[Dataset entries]
+-------+

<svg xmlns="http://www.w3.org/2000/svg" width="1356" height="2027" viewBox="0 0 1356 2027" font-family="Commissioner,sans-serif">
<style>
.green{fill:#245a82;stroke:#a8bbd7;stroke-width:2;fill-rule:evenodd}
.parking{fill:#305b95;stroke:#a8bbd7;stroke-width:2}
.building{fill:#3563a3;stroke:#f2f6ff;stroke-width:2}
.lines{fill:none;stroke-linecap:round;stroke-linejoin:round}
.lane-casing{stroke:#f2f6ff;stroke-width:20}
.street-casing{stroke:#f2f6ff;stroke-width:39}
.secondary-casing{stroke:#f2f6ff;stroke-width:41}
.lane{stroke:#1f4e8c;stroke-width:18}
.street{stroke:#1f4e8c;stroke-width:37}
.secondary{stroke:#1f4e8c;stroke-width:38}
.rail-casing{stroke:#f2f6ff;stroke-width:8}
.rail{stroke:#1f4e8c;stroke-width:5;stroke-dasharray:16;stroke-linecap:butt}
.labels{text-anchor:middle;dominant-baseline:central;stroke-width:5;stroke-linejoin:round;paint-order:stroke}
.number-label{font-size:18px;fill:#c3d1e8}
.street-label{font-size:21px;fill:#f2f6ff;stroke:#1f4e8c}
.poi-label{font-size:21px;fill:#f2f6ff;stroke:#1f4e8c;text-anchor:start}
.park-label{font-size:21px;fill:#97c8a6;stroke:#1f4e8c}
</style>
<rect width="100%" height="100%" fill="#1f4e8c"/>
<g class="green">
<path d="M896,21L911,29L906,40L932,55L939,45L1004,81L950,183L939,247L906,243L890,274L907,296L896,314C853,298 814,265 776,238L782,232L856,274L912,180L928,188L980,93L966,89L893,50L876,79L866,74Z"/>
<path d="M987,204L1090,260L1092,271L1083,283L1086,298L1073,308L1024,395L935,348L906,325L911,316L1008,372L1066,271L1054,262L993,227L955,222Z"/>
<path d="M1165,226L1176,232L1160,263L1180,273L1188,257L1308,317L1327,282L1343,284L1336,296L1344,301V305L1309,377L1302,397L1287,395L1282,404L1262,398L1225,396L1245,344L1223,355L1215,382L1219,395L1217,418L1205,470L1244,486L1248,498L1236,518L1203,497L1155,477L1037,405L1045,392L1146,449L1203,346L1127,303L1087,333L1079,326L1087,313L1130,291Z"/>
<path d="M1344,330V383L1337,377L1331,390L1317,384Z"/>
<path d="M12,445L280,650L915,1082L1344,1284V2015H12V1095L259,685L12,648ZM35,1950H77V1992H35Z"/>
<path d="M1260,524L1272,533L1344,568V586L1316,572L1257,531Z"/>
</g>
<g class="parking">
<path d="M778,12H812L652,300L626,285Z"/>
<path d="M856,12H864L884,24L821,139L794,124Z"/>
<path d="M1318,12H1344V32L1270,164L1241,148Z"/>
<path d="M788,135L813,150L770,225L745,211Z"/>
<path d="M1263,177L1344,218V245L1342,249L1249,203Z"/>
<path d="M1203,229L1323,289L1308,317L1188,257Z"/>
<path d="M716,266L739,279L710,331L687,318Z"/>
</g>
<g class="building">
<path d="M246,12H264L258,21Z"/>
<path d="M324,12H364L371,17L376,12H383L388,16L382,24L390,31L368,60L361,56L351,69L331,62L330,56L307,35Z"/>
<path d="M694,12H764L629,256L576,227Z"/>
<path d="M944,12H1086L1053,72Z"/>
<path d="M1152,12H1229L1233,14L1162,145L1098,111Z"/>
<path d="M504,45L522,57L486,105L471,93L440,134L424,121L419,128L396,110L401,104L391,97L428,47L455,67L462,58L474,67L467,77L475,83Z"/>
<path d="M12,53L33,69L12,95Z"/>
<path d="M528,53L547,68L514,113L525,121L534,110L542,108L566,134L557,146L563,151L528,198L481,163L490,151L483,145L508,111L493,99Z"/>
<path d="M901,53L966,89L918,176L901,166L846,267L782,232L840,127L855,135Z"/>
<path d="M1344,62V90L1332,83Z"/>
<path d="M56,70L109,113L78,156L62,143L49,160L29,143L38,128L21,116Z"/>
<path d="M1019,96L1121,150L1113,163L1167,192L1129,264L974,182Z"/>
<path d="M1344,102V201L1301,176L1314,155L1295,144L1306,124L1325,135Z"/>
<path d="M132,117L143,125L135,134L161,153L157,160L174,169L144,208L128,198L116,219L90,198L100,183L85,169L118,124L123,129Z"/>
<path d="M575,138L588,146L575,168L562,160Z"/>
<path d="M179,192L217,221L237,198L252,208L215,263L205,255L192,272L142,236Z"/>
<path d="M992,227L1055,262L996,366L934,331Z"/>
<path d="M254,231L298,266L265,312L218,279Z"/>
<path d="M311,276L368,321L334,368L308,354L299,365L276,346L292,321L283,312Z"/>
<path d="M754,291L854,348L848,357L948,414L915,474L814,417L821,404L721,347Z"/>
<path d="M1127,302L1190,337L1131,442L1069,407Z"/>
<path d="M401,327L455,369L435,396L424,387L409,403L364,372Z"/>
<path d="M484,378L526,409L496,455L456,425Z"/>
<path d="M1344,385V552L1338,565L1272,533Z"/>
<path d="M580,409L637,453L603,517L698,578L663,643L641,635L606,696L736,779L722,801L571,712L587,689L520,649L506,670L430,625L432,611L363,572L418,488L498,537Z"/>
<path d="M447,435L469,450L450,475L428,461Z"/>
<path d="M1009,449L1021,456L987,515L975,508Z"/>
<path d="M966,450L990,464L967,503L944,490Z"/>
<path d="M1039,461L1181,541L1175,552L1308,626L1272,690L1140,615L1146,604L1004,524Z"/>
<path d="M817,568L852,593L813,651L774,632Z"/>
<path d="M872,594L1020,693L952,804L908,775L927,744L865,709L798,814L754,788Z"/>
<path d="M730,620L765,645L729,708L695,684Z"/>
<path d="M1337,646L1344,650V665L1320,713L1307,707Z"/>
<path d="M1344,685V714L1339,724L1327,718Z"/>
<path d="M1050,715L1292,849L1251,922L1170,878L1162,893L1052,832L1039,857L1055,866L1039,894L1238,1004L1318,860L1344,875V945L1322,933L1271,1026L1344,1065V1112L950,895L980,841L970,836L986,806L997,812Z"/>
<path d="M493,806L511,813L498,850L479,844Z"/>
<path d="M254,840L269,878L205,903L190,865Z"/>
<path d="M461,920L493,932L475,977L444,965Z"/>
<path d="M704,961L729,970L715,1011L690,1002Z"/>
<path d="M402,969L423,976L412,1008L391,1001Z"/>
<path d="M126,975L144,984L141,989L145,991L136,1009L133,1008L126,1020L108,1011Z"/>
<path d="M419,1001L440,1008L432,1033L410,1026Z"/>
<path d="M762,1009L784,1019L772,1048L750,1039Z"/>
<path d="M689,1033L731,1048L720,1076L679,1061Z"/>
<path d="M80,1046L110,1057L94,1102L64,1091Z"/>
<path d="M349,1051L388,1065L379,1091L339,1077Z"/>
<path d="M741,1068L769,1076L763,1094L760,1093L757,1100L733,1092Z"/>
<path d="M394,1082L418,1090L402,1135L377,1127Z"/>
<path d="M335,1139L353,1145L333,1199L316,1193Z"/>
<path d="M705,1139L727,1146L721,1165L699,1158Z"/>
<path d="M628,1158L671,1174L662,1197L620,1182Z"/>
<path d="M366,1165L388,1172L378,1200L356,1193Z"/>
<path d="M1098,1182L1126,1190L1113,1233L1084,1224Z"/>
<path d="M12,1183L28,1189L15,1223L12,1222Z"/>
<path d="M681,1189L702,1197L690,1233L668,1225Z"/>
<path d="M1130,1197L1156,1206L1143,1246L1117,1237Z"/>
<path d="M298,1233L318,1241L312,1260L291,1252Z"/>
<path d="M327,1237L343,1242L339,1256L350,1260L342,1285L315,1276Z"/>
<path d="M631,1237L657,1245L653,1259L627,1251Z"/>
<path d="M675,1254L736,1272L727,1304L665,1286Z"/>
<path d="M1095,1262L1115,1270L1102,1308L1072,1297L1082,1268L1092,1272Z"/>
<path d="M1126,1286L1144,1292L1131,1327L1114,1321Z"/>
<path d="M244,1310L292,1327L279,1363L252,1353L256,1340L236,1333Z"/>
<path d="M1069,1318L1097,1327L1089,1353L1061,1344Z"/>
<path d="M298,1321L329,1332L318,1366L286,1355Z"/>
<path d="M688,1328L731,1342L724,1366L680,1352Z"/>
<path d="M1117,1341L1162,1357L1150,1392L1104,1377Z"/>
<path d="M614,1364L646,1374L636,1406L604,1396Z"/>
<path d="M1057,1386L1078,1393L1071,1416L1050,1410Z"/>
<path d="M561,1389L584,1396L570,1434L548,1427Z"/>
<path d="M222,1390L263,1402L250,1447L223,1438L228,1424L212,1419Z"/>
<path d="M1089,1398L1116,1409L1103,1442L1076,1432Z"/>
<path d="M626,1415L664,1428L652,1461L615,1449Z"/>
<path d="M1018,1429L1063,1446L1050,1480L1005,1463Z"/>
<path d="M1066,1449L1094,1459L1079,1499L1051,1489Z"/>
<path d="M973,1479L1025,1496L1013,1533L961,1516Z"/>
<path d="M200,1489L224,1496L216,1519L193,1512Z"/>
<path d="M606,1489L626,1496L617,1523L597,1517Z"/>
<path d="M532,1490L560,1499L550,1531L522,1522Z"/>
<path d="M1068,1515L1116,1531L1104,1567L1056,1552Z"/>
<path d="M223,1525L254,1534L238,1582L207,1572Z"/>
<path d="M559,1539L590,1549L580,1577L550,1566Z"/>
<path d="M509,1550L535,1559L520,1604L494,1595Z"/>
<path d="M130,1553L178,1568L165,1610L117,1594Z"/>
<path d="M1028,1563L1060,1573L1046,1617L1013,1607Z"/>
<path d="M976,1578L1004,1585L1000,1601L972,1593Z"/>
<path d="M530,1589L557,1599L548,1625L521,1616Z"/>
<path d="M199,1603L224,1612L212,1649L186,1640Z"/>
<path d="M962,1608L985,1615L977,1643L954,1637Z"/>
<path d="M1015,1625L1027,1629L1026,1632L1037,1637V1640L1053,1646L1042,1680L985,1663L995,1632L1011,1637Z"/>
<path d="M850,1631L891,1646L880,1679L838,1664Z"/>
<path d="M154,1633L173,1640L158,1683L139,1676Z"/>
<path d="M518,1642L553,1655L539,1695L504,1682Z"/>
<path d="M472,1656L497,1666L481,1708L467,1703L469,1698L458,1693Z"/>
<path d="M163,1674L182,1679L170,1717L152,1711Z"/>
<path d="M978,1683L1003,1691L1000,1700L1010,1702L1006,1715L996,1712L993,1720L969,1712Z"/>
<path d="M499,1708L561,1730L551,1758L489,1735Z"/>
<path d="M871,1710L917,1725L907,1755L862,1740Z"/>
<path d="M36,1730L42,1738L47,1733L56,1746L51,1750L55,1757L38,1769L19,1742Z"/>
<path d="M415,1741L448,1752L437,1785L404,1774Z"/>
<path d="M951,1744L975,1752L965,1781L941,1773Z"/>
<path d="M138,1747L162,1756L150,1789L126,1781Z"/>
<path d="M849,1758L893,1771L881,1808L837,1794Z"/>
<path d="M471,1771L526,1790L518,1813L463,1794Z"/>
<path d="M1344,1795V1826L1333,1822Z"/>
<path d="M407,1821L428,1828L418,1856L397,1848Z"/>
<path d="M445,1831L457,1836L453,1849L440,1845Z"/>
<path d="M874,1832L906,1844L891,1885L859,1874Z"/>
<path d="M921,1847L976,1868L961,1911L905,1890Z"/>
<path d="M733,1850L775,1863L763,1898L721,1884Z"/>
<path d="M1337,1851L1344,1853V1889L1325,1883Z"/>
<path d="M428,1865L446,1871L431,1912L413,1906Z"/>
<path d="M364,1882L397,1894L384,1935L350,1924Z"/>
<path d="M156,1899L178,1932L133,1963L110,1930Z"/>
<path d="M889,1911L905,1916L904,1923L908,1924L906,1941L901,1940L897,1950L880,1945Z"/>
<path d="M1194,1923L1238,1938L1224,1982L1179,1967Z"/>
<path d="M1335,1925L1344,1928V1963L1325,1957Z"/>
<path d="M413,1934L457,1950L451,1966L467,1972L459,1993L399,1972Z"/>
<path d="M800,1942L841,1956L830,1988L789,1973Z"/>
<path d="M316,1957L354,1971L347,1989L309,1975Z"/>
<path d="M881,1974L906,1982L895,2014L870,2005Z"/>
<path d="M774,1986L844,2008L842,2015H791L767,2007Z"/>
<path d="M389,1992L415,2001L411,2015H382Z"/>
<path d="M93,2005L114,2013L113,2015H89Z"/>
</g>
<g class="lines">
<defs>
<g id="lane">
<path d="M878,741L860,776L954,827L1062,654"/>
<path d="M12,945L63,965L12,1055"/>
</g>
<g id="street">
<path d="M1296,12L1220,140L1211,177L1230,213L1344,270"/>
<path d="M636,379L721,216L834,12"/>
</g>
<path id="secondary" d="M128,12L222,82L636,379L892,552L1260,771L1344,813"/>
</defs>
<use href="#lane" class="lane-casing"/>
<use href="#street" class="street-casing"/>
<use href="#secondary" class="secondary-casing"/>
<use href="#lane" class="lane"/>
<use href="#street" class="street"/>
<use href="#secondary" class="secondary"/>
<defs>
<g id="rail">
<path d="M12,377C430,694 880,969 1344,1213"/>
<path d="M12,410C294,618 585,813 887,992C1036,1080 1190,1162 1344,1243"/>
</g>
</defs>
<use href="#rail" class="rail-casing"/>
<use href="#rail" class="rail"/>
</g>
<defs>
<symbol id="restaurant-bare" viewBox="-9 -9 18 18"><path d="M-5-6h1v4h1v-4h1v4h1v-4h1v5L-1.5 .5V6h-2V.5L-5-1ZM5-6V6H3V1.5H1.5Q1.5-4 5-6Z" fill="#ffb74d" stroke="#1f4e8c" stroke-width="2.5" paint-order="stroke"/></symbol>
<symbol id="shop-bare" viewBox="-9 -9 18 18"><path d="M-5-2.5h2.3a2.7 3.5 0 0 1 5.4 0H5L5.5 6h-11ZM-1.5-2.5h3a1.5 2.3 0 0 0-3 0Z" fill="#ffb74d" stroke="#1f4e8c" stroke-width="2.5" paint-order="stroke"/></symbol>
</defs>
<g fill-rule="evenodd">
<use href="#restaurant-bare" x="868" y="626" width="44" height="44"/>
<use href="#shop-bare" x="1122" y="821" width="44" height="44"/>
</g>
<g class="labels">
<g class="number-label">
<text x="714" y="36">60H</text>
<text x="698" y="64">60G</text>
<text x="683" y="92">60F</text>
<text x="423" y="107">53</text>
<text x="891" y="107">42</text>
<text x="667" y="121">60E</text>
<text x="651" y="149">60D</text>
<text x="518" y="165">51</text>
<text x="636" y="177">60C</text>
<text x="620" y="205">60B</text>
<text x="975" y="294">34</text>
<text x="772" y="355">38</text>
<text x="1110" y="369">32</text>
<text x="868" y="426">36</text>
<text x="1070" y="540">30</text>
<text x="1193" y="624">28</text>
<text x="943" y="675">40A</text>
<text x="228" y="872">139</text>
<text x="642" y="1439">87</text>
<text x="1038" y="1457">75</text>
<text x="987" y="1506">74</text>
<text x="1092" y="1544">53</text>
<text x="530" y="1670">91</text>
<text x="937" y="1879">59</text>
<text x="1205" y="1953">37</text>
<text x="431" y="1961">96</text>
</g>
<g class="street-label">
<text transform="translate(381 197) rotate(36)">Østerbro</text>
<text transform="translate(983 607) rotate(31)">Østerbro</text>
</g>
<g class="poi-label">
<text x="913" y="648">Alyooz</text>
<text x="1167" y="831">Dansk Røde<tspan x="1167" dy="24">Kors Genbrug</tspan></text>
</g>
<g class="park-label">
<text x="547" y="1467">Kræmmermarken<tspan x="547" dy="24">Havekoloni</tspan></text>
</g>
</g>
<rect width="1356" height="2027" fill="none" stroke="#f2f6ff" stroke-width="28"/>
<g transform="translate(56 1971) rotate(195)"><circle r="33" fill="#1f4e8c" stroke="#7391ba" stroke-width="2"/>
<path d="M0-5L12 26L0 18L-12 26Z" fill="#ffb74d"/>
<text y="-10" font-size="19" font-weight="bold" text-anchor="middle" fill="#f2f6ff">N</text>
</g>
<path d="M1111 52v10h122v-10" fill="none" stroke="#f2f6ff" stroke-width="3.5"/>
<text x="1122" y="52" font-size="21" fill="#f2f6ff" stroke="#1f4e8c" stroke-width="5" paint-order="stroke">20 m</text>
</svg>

+-------+

Requirement: Where in the records does the string "green" appear? Copy every line that has it.

The answer:
.green{fill:#245a82;stroke:#a8bbd7;stroke-width:2;fill-rule:evenodd}
<g class="green">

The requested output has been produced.